0

The Code Below now works:

void SendCTRL (String &input) 
{
  const char *hin = input.c_str();    // Get character array
  int clen = input.length()/2;
  unsigned char cmd[clen+1]; // Leave a byte for null terminator
  for (int i=0; i < 2*clen; i+=2)
  {
    cmd[i/2] = dehex(hin[i])<<4 | dehex(hin[i+1]);
  }
  cmd[clen] = 0;                     // Null-byte terminator
  digitalWrite(SSerialTxControl, RS485Transmit);  // Enable RS485 Transmit   
  for (int i=0; i< clen; i++)
  {
  RS485Serial.write(cmd[i]);   // Send string someplace
  //Serial.write(cmd[i]);
  }
  delay(clen/4);
  digitalWrite(SSerialTxControl, RS485Receive);  // Disable RS485 Transmit
  Serial.println();

}

byte dehex(char c) 
{
  // Get nibble value 0...15 from character c
  // Treat digit if c<'A', else letter
  return c<'A'? c & 0xF : 9 + (c & 0xF);
}

byte dehex(char c) 
{
  // Get nibble value 0...15 from character c
  // Treat digit if c<'A', else letter
  return c<'A'? c & 0xF : 9 + (c & 0xF);
}

Input is a series of ASCII-encoded hex digits and getting the output to print the byte values of the hex.

2

There's some logic slightly askew with your length calculations:

int clen = input.length()/2;

Ok, so for a (say) 20 character string you have clen=10.

for (int i=0; i < clen; i+=2)

Ok, so for the first 10 characters of your 20 character string you take alternate ones (0, 2, 4, 6, 8)

Dataset excerpts:
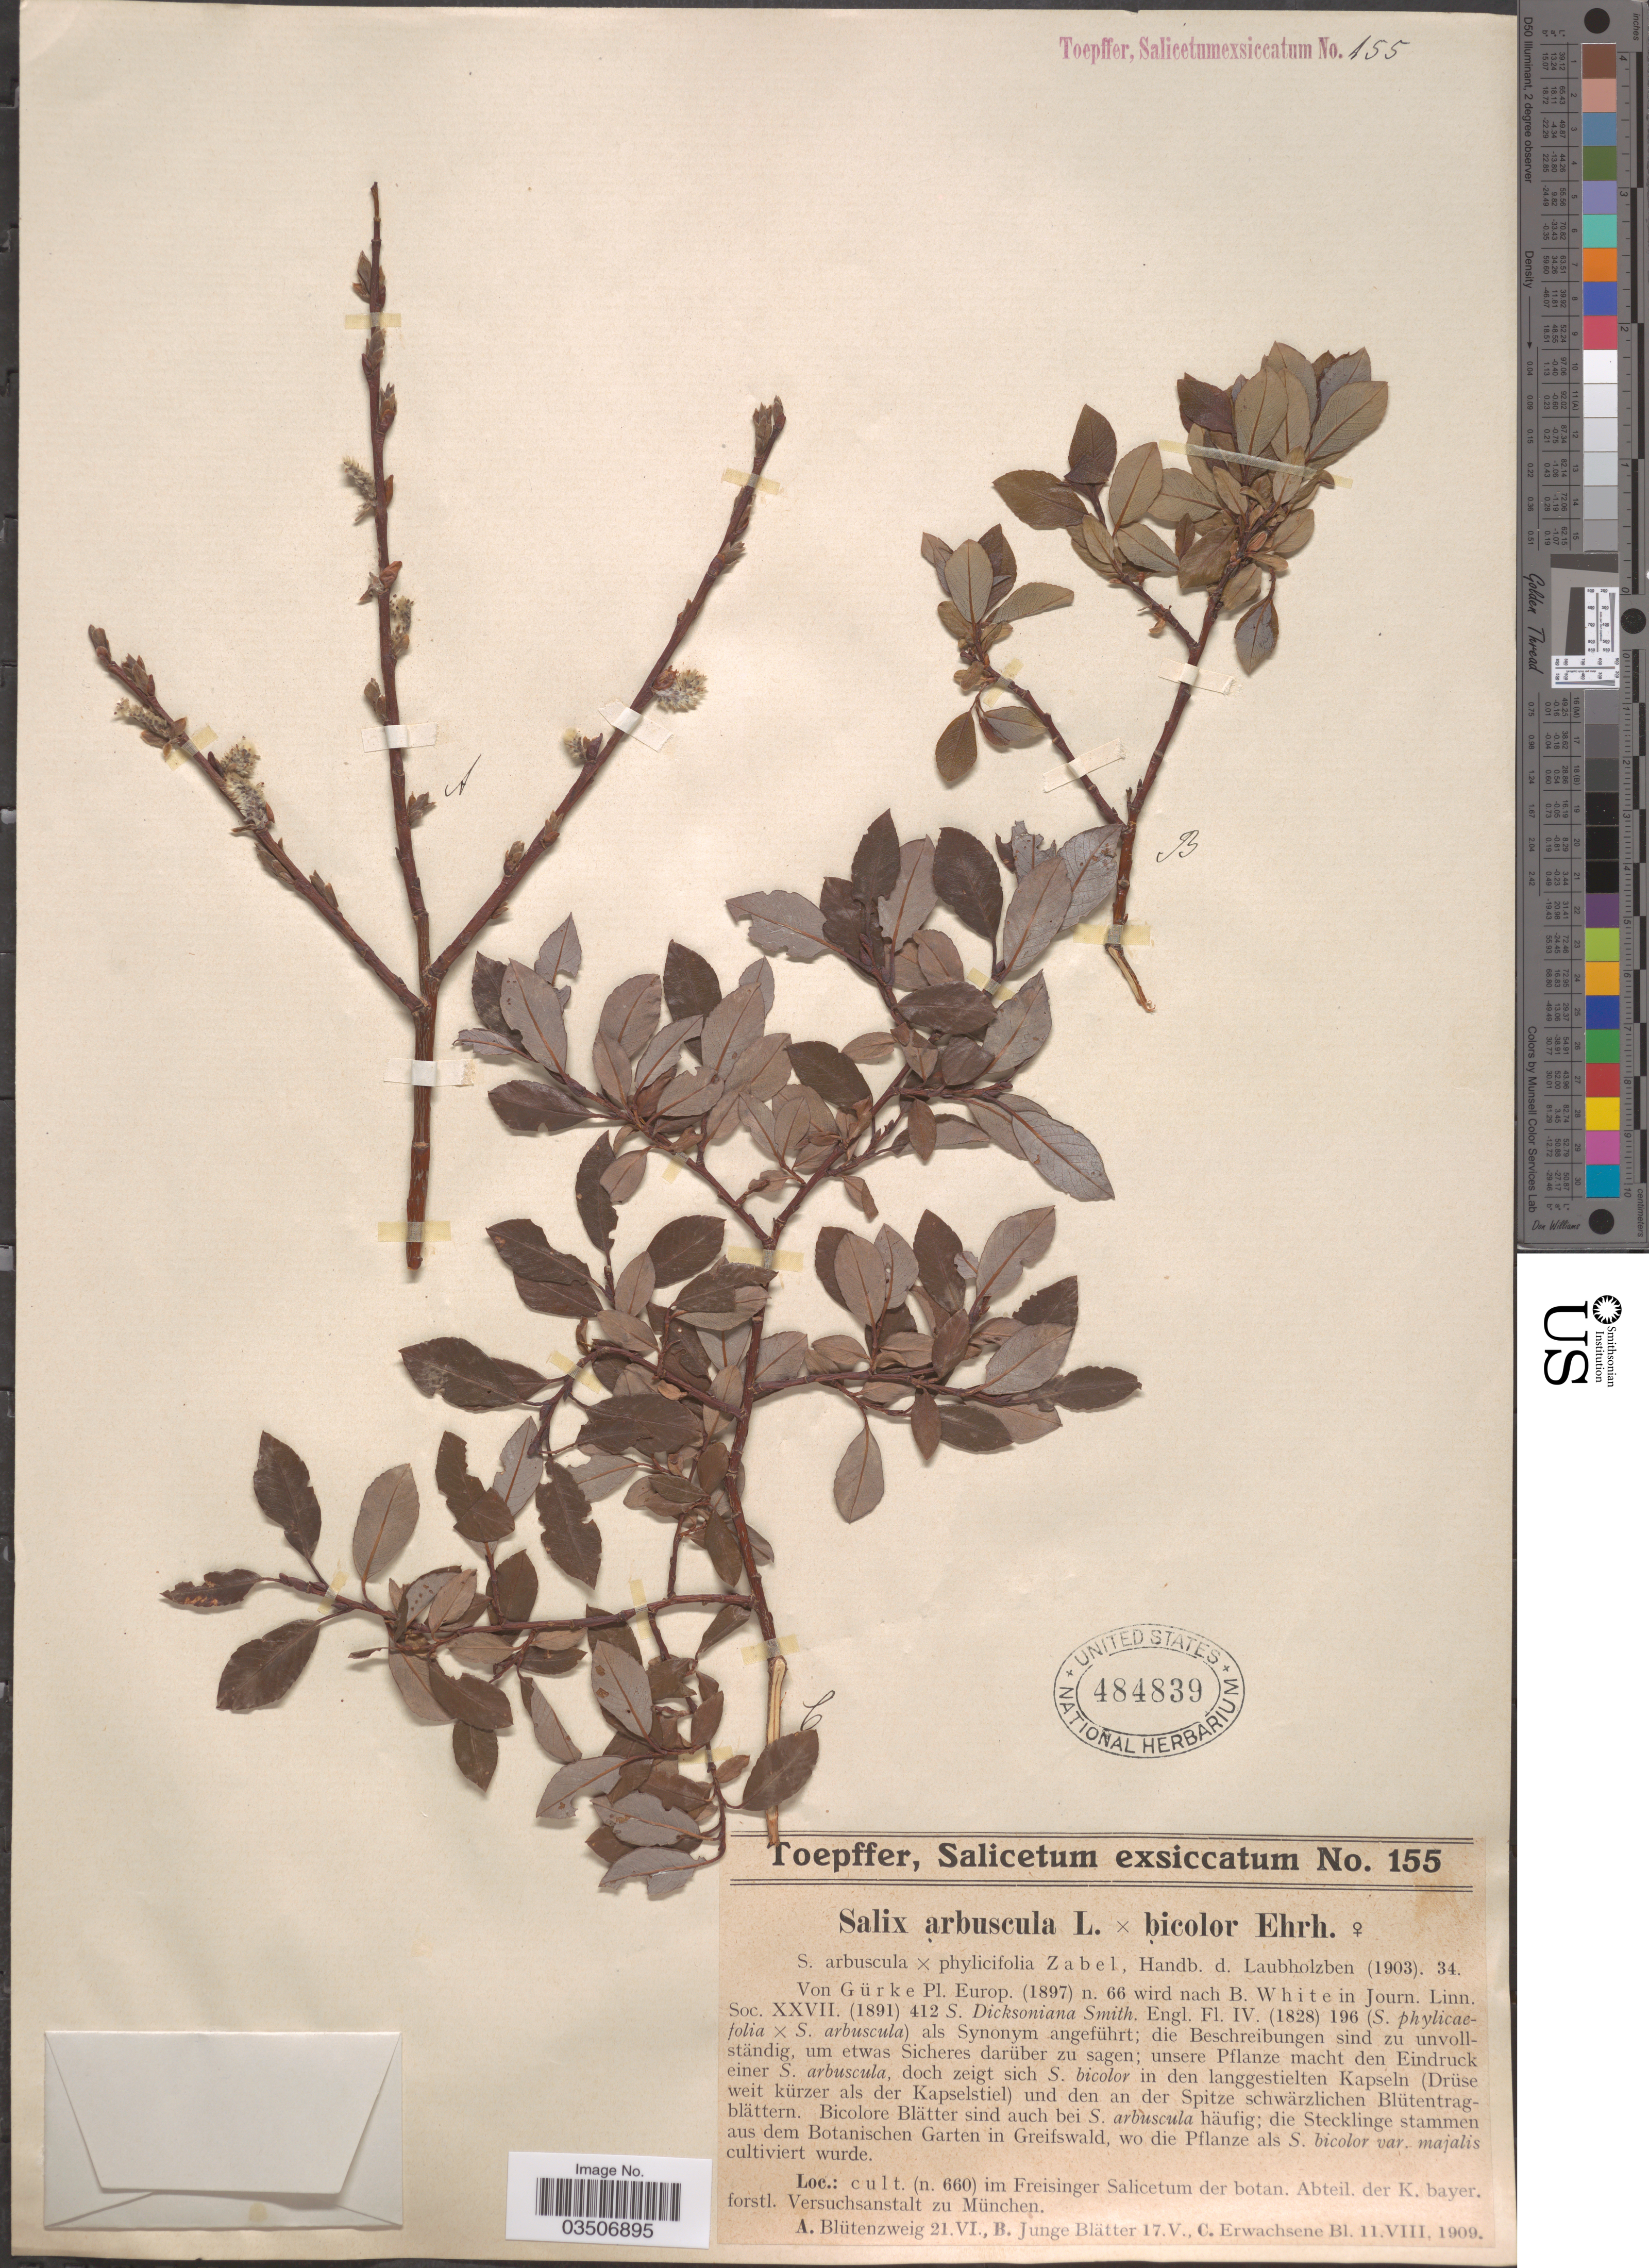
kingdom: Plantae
...
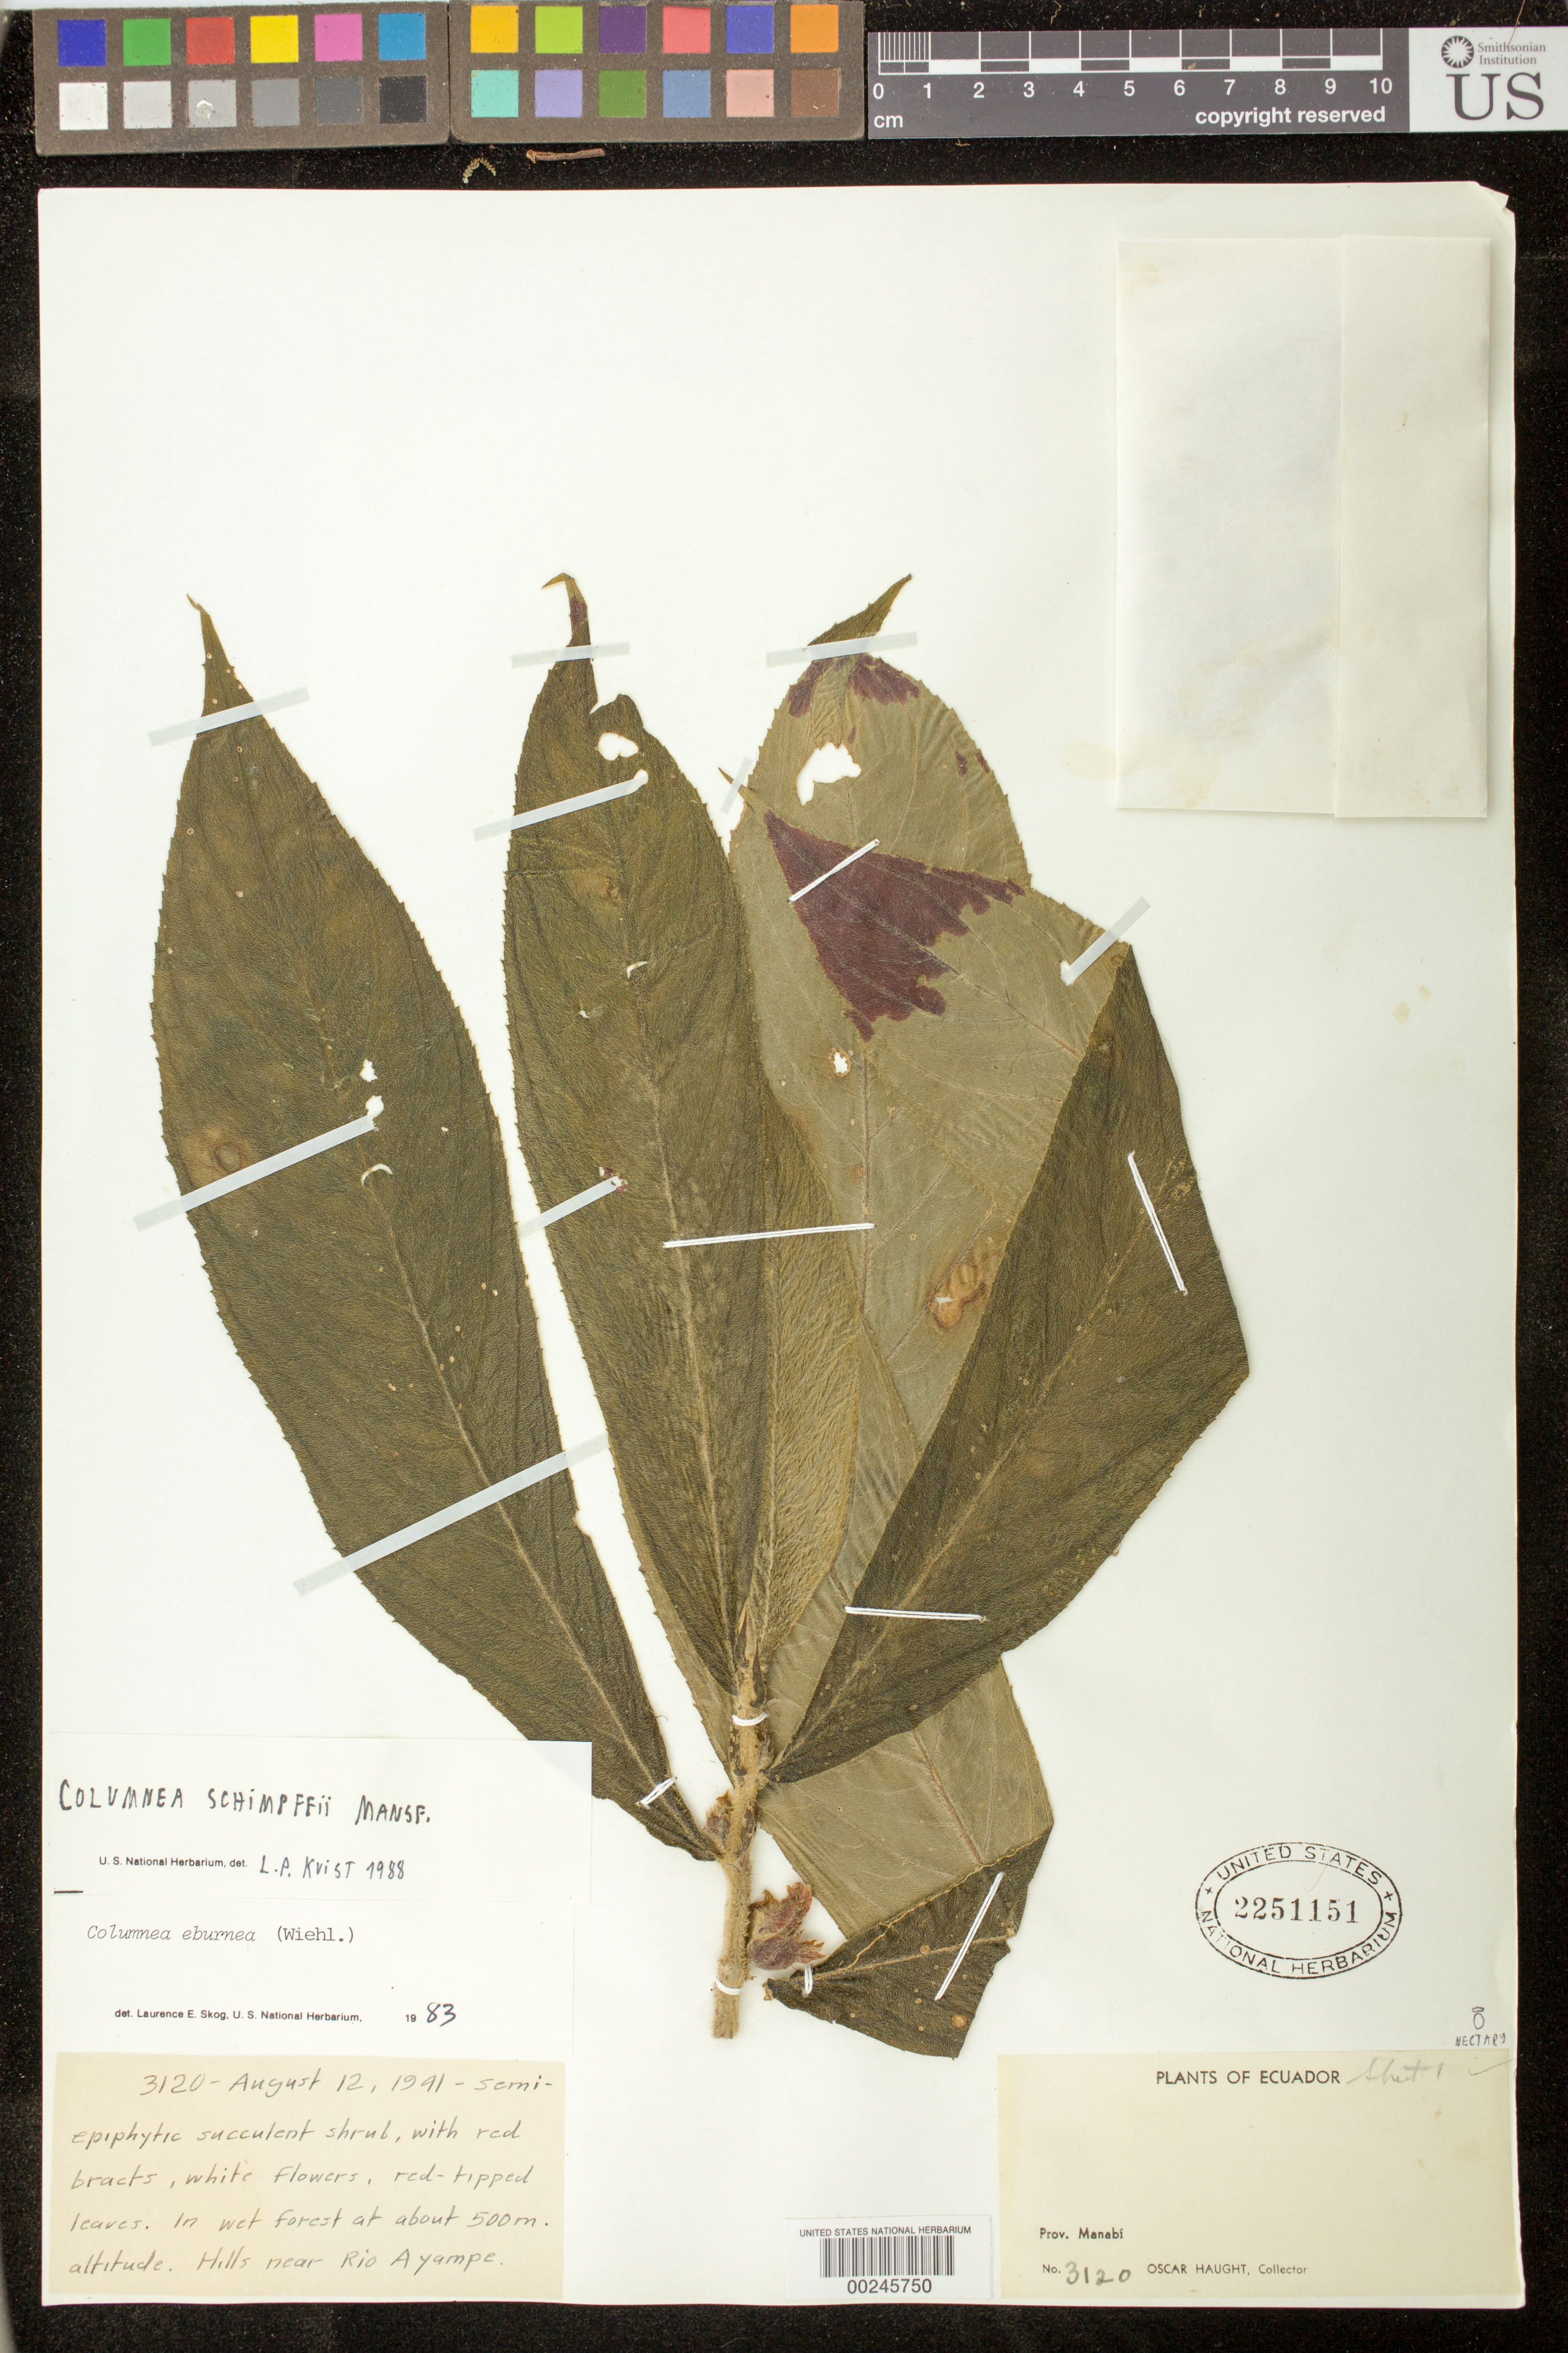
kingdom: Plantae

Problems:
1. What does the thread on converting hex strings to bytes say, in two sentences?
2. Can you pick up the thread on converting hex strings to bytes after its last sentence?
These rows come from a separate source.

Answers per task:
1. A posted SendCTRL function turns an input string of ASCII-encoded hex digits into a byte array with a dehex helper, enables RS485 transmit, writes each byte out, and then disables transmit again. A reply says the length logic is slightly askew: with clen set to half the string length, a loop running while i < clen in steps of two covers only the first half of a 20-character string and takes alternate characters from it.

2.
What about the last 10 characters? clen is 10, not 20, since you divided it by 2 at the start.

Decide if you want clen to be half the string length, then count double, or is the whole string length, and you divide it by 2 where you want the final string length. Or have two variables - one before and one after dividing by 2.

Oh, and you should pass your String parameter by reference so you don't duplicate the object and end up fragmenting your heap.

void SendCTRL (String &input) 

I haven't gone into depth about the working of your dehex function, but this is the function I always use and works well:

unsigned char h2d(char hex)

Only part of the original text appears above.